On SQL Server 2016, the execution time of query was much quicker in single-threaded execution when compared with SQL Server 2014, even in multi-threaded execution. The key reason was another performance optimization known as aggregate pushdown that was added to SQL Server 2016. The execution times of SQL Server - CPU time = 110 ms and Time elapsed = 315 ms.
I observed that there was no performance cliff with SQL Server 2016 and the queries continued to leverage BatchMode execution, regardless of the DOP.
String Predicate Pushdown
The string predicates can be pushed down to the SCAN node by Columnstore in SQL Server 2016. This results in a considerable improvement in the query performance. To minimize the number of string comparisons, the String predicate pushdown leverages dictionaries.

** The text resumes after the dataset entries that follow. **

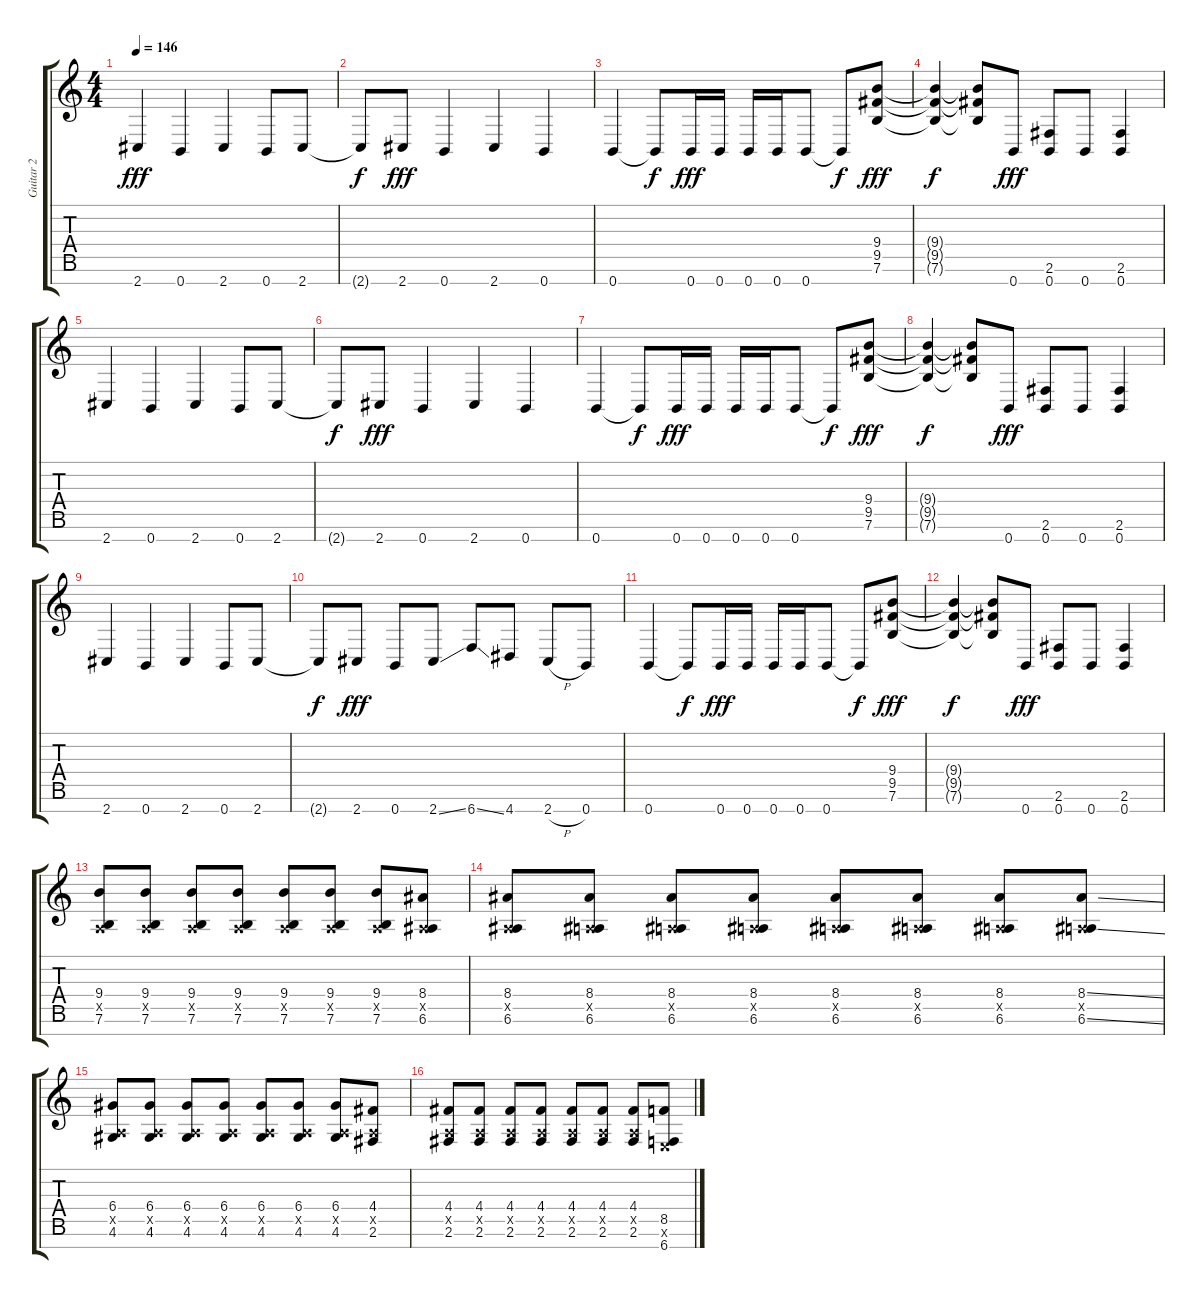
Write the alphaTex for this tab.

\track ("Guitar 2" "Guitar 2") {instrument distortionguitar}
\staff {score tabs}
\tuning (E4 B3 G3 D3 A2 E2 B1) {hide}
\ts (4 4)
\tempo 146
\clef g2
\ks c
2.7.4{dy fff} 0.7.4 2.7.4 0.7.8 2.7.8 |
2.7{t}.8{dy f} 2.7.8{dy fff} 0.7.4 2.7.4 0.7.4 |
0.7.4 0.7{t}.8{dy f} 0.7.16{dy fff} 0.7.16 0.7.16 0.7.16 0.7.8 0.7{t}.8{dy f} (9.4 9.5 7.6).8{dy fff} |
(9.4{t} 9.5{t} 7.6{t}).4{dy f} (9.4{t} 9.5{t} 7.6{t}).8 0.7.8{dy fff} (2.6 0.7).8 0.7.8 (2.6 0.7).4 |
2.7.4 0.7.4 2.7.4 0.7.8 2.7.8 |
2.7{t}.8{dy f} 2.7.8{dy fff} 0.7.4 2.7.4 0.7.4 |
0.7.4 0.7{t}.8{dy f} 0.7.16{dy fff} 0.7.16 0.7.16 0.7.16 0.7.8 0.7{t}.8{dy f} (9.4 9.5 7.6).8{dy fff} |
(9.4{t} 9.5{t} 7.6{t}).4{dy f} (9.4{t} 9.5{t} 7.6{t}).8 0.7.8{dy fff} (2.6 0.7).8 0.7.8 (2.6 0.7).4 |
2.7.4 0.7.4 2.7.4 0.7.8 2.7.8 |
2.7{t}.8{dy f} 2.7.8{dy fff} 0.7.8 2.7{ss}.8 6.7{ss}.8 4.7.8 2.7{h}.8 0.7.8 |
0.7.4 0.7{t}.8{dy f} 0.7.16{dy fff} 0.7.16 0.7.16 0.7.16 0.7.8 0.7{t}.8{dy f} (9.4 9.5 7.6).8{dy fff} |
(9.4{t} 9.5{t} 7.6{t}).4{dy f} (9.4{t} 9.5{t} 7.6{t}).8 0.7.8{dy fff} (2.6 0.7).8 0.7.8 (2.6 0.7).4 |
(9.4 0.5{x} 7.6).8 (9.4 0.5{x} 7.6).8 (9.4 0.5{x} 7.6).8 (9.4 0.5{x} 7.6).8 (9.4 0.5{x} 7.6).8 (9.4 0.5{x} 7.6).8 (9.4 0.5{x} 7.6).8 (8.4 0.5{x} 6.6).8 |
(8.4 0.5{x} 6.6).8 (8.4 0.5{x} 6.6).8 (8.4 0.5{x} 6.6).8 (8.4 0.5{x} 6.6).8 (8.4 0.5{x} 6.6).8 (8.4 0.5{x} 6.6).8 (8.4 0.5{x} 6.6).8 (8.4{ss} 0.5{x} 6.6{ss}).8 |
(6.4 0.5{x} 4.6).8 (6.4 0.5{x} 4.6).8 (6.4 0.5{x} 4.6).8 (6.4 0.5{x} 4.6).8 (6.4 0.5{x} 4.6).8 (6.4 0.5{x} 4.6).8 (6.4 0.5{x} 4.6).8 (4.4 0.5{x} 2.6).8 |
(4.4 0.5{x} 2.6).8 (4.4 0.5{x} 2.6).8 (4.4 0.5{x} 2.6).8 (4.4 0.5{x} 2.6).8 (4.4 0.5{x} 2.6).8 (4.4 0.5{x} 2.6).8 (4.4 0.5{x} 2.6).8 (8.5 0.6{x} 6.7).8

Let's see this in two examples.
SQL Server 2014
The Columnstore index was indeed executed in BatchMode, and 11+ million rows are returned. So, the string predicate was applied to all the rows at the ‘Filter’ node. The execution time for the query: CPU time = 3984 ms and Time elapsed = 1185 ms.
SQL Server 2016
SQL Server 2016 pushed the string predicate to the SCAN node and only 12 rows were returned unlike 11+ million rows in SQL Server 2014. Also, there was no explicit ‘Filter’ node because there were no delta RGs. The query execution time improved as well, with CPU time = 2671 ms and Time elapsed = 987 ms.
I got this improvement in query performance automatically when I upgraded to SQL Server 2016. This optimization is available across all database compatibility modes.

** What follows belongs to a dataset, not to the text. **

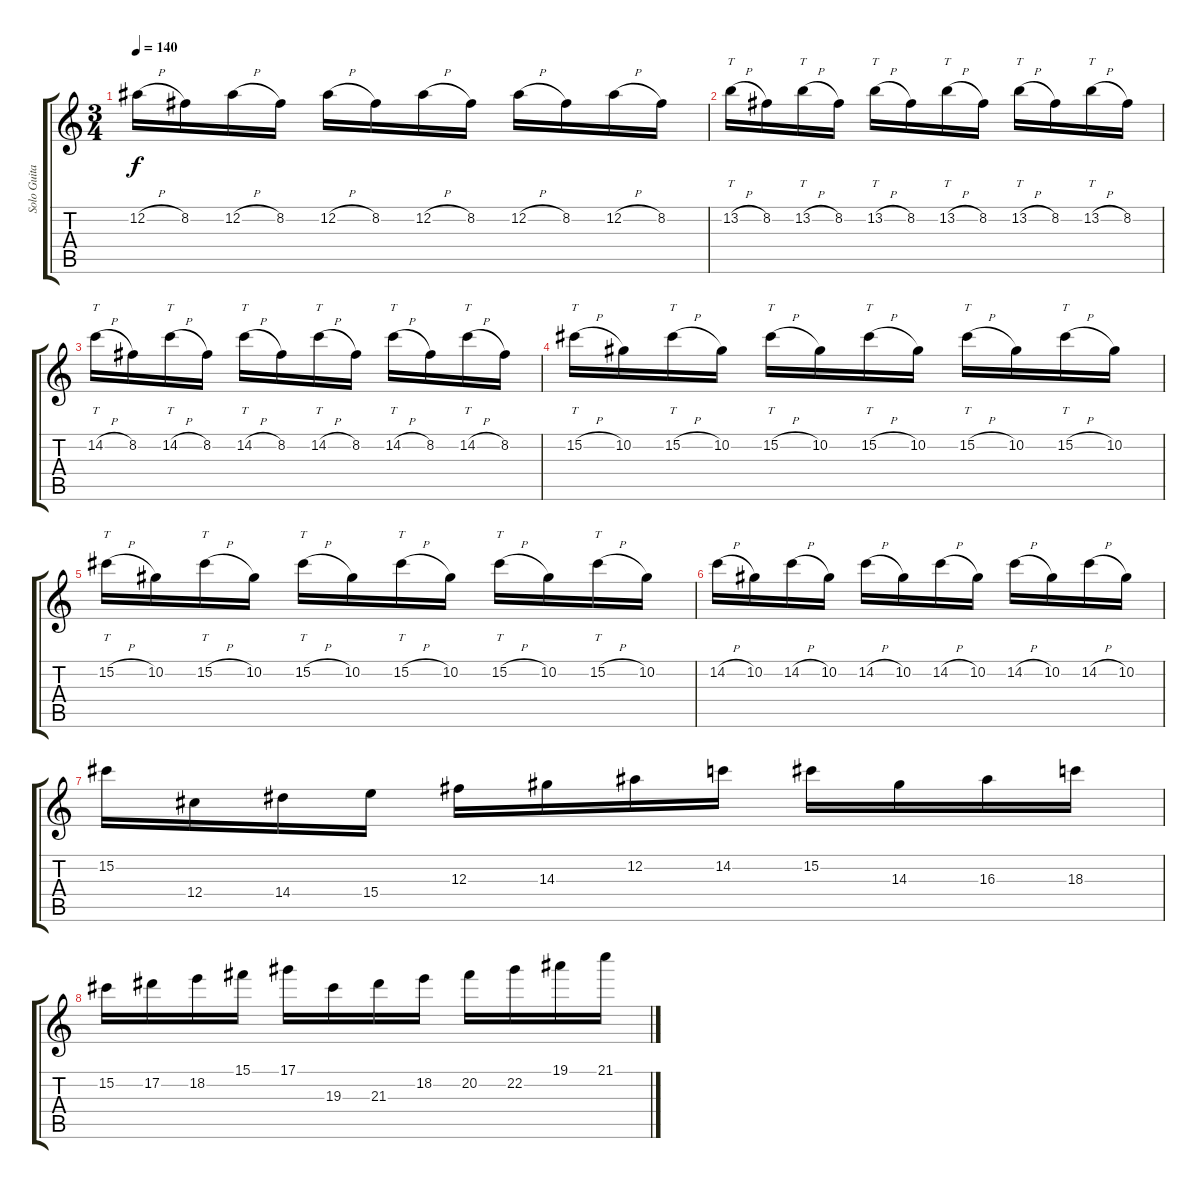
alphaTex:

A couple of important points to note about string predicate pushdown:
It works only on compressed rowgroups
If the number of entries in the dictionary are larger than 64K, this optimization is not available. I expect this to be a rare case
Aggregate Pushdown
Aggregates are a very common construct in analytic queries. With a Columnstore index, SQL Server processes aggregates in BatchMode, thereby delivering order of magnitude better performance when compared to rowstore. SQL Server 2016 takes the aggregate performance to the next level by pushing aggregate computations to the SCAN node.

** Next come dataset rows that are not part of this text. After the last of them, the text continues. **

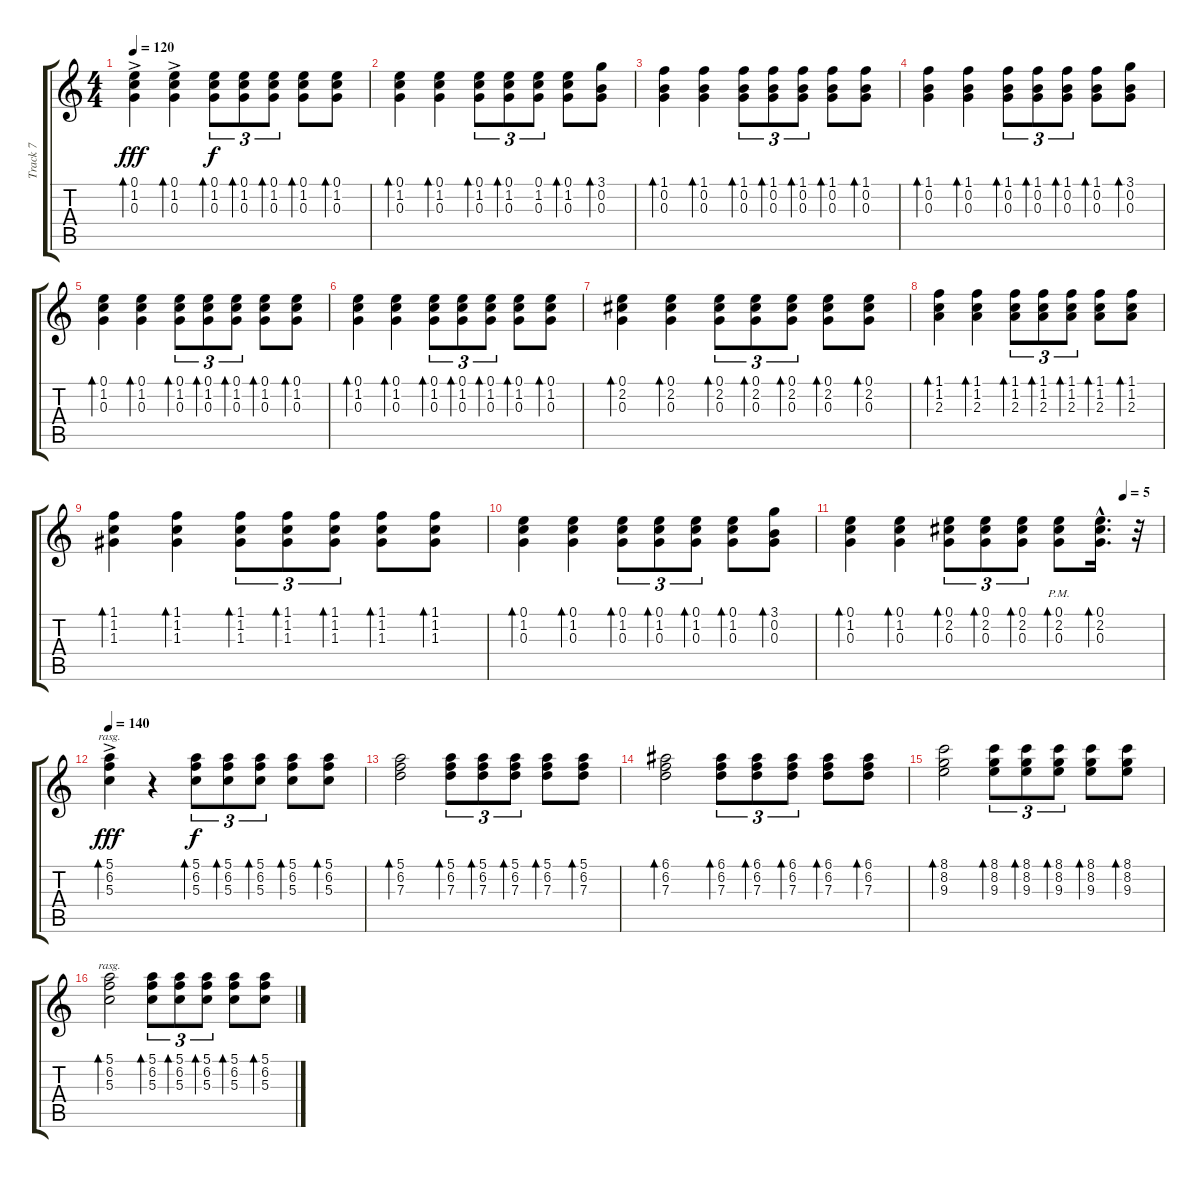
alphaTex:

\track ("Track 7" "Track 7") {instrument acousticguitarnylon}
\staff {score tabs}
\tuning (E4 B3 G3 D3 A2 E2) {hide}
\ts (4 4)
\tempo 120
\clef g2
\ks c
(0.1{ac} 1.2 0.3).4{bd 60 dy fff} (0.1{ac} 1.2 0.3).4{bd 60} (0.1 1.2 0.3).8{tu (3 2) bd 60 dy f} (0.1 1.2 0.3).8{tu (3 2) bd 60} (0.1 1.2 0.3).8{tu (3 2) bd 60} (0.1 1.2 0.3).8{bd 60} (0.1 1.2 0.3).8{bd 60} |
(0.1 1.2 0.3).4{bd 60} (0.1 1.2 0.3).4{bd 60} (0.1 1.2 0.3).8{tu (3 2) bd 60} (0.1 1.2 0.3).8{tu (3 2) bd 60} (0.1 1.2 0.3).8{tu (3 2)} (0.1 1.2 0.3).8{bd 60} (3.1 0.2 0.3).8{bd 60} |
(1.1 0.2 0.3).4{bd 60} (1.1 0.2 0.3).4{bd 60} (1.1 0.2 0.3).8{tu (3 2) bd 60} (1.1 0.2 0.3).8{tu (3 2) bd 60} (1.1 0.2 0.3).8{tu (3 2) bd 60} (1.1 0.2 0.3).8{bd 60} (1.1 0.2 0.3).8{bd 60} |
(1.1 0.2 0.3).4{bd 60} (1.1 0.2 0.3).4{bd 60} (1.1 0.2 0.3).8{tu (3 2) bd 60} (1.1 0.2 0.3).8{tu (3 2) bd 60} (1.1 0.2 0.3).8{tu (3 2) bd 60} (1.1 0.2 0.3).8{bd 60} (3.1 0.2 0.3).8{bd 60} |
(0.1 1.2 0.3).4{bd 60} (0.1 1.2 0.3).4{bd 60} (0.1 1.2 0.3).8{tu (3 2) bd 60} (0.1 1.2 0.3).8{tu (3 2) bd 60} (0.1 1.2 0.3).8{tu (3 2) bd 60} (0.1 1.2 0.3).8{bd 60} (0.1 1.2 0.3).8{bd 60} |
(0.1 1.2 0.3).4{bd 60} (0.1 1.2 0.3).4{bd 60} (0.1 1.2 0.3).8{tu (3 2) bd 60} (0.1 1.2 0.3).8{tu (3 2) bd 60} (0.1 1.2 0.3).8{tu (3 2) bd 60} (0.1 1.2 0.3).8{bd 60} (0.1 1.2 0.3).8{bd 60} |
(0.1 2.2 0.3).4{bd 60} (0.1 2.2 0.3).4{bd 60} (0.1 2.2 0.3).8{tu (3 2) bd 60} (0.1 2.2 0.3).8{tu (3 2) bd 60} (0.1 2.2 0.3).8{tu (3 2) bd 60} (0.1 2.2 0.3).8{bd 60} (0.1 2.2 0.3).8{bd 60} |
(1.1 1.2 2.3).4{bd 60} (1.1 1.2 2.3).4{bd 60} (1.1 1.2 2.3).8{tu (3 2) bd 60} (1.1 1.2 2.3).8{tu (3 2) bd 60} (1.1 1.2 2.3).8{tu (3 2) bd 60} (1.1 1.2 2.3).8{bd 60} (1.1 1.2 2.3).8{bd 60} |
(1.1 1.2 1.3).4{bd 60} (1.1 1.2 1.3).4{bd 60} (1.1 1.2 1.3).8{tu (3 2) bd 60} (1.1 1.2 1.3).8{tu (3 2) bd 60} (1.1 1.2 1.3).8{tu (3 2) bd 60} (1.1 1.2 1.3).8{bd 60} (1.1 1.2 1.3).8{bd 60} |
(0.1 1.2 0.3).4{bd 60} (0.1 1.2 0.3).4{bd 60} (0.1 1.2 0.3).8{tu (3 2) bd 60} (0.1 1.2 0.3).8{tu (3 2) bd 60} (0.1 1.2 0.3).8{tu (3 2) bd 60} (0.1 1.2 0.3).8{bd 60} (3.1 0.2 0.3).8{bd 60} |
\tempo (5 0.875)
(0.1 1.2 0.3).4{bd 60} (0.1 1.2 0.3).4{bd 60} (0.1 2.2 0.3).8{tu (3 2) bd 60} (0.1 2.2 0.3).8{tu (3 2) bd 60} (0.1 2.2 0.3).8{tu (3 2) bd 60} (0.1{pm} 2.2{pm} 0.3{pm}).8{bd 60} (0.1{hac} 2.2{hac} 0.3{hac}).16{d bd 60} r.32 |
\tempo 140
(5.1{ac} 6.2{ac} 5.3{ac}).4{bd 30 rasg ii dy fff} r.4 (5.1 6.2 5.3).8{tu (3 2) bd 60 dy f} (5.1 6.2 5.3).8{tu (3 2) bd 60} (5.1 6.2 5.3).8{tu (3 2) bd 60} (5.1 6.2 5.3).8{bd 60} (5.1 6.2 5.3).8{bd 60} |
(5.1 6.2 7.3).2{bd 120} (5.1 6.2 7.3).8{tu (3 2) bd 60} (5.1 6.2 7.3).8{tu (3 2) bd 60} (5.1 6.2 7.3).8{tu (3 2) bd 60} (5.1 6.2 7.3).8{bd 60} (5.1 6.2 7.3).8{bd 60} |
(6.1 6.2 7.3).2{bd 120} (6.1 6.2 7.3).8{tu (3 2) bd 60} (6.1 6.2 7.3).8{tu (3 2) bd 60} (6.1 6.2 7.3).8{tu (3 2) bd 60} (6.1 6.2 7.3).8{bd 60} (6.1 6.2 7.3).8{bd 60} |
(8.1 8.2 9.3).2{bd 120} (8.1 8.2 9.3).8{tu (3 2) bd 60} (8.1 8.2 9.3).8{tu (3 2) bd 60} (8.1 8.2 9.3).8{tu (3 2) bd 60} (8.1 8.2 9.3).8{bd 60} (8.1 8.2 9.3).8{bd 60} |
(5.1 6.2 5.3).2{bd 240 rasg ii volume 8} (5.1 6.2 5.3).8{tu (3 2) bd 60} (5.1 6.2 5.3).8{tu (3 2) bd 60} (5.1 6.2 5.3).8{tu (3 2) bd 60} (5.1 6.2 5.3).8{bd 60} (5.1 6.2 5.3).8{bd 60}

Let me show you a practical example that differentiates the aggregate processing between SQL Server 2014 and SQL Server 2016.
SQL Server 2014
The picture below shows an aggregate query and its execution plan. Note that all 11 million rows flow from SCAN node to the AGGREGATE node. The SQL Server Execution Times: CPU Time = 547 ms and time elapsed = 389 ms.
SQL Server 2016
The same query was run ‘as is’ on SQL Server 2016 and the picture below shows the aggregate computation was indeed done at the SCAN node. The query execution time for this case was 2x lower than what I saw with SQL Server 2016. A more interesting number is the CPU time which was 3x lower than SQL Server 2014. The SQL Server Execution Times: CPU time = 171 ms and Time elapsed = 167 ms.
Other interesting thing to notice is that the SCAN node has a property to show the number of rows that were aggregated locally. As expected for the example above, as shown in the picture below, all the rows were aggregated locally.
To learn whether Aggregate pushdown optimization is available for delta rowgroup rows or not, I copied 50,000 rows into a new table, temp_cci, with a Clustered Columnstore Index. I ran the same aggregate query as depicted in the below image. I noticed that all 50,000 rows were flowing to the AGGREGATE node from the SCAN node.
So, I observed that when I upgrade my application to SQL Server 2016, the aggregate pushdown gives a performance boost automatically, requiring no changes to my query. Here are the supported cases for Aggregate push down.
- The aggregates are MIN, MAX, SUM, COUNT and COUNT(*)
- The input and output datatype fits within 64 bits
- Tiny int, int, big int, small int, bit
- Small money, money, decimal and numeric which has precision <= 18
- Smalldate, date, datetime, datetime2, time
Aggregate pushdown is not supported for
- A distinct aggregate
- A string column
- A virtual column
Thus, I observed the above performance improvements in SQL Server 2016 for the Columnstore Index and BatchMode Execution when compared with SQL Server 2014.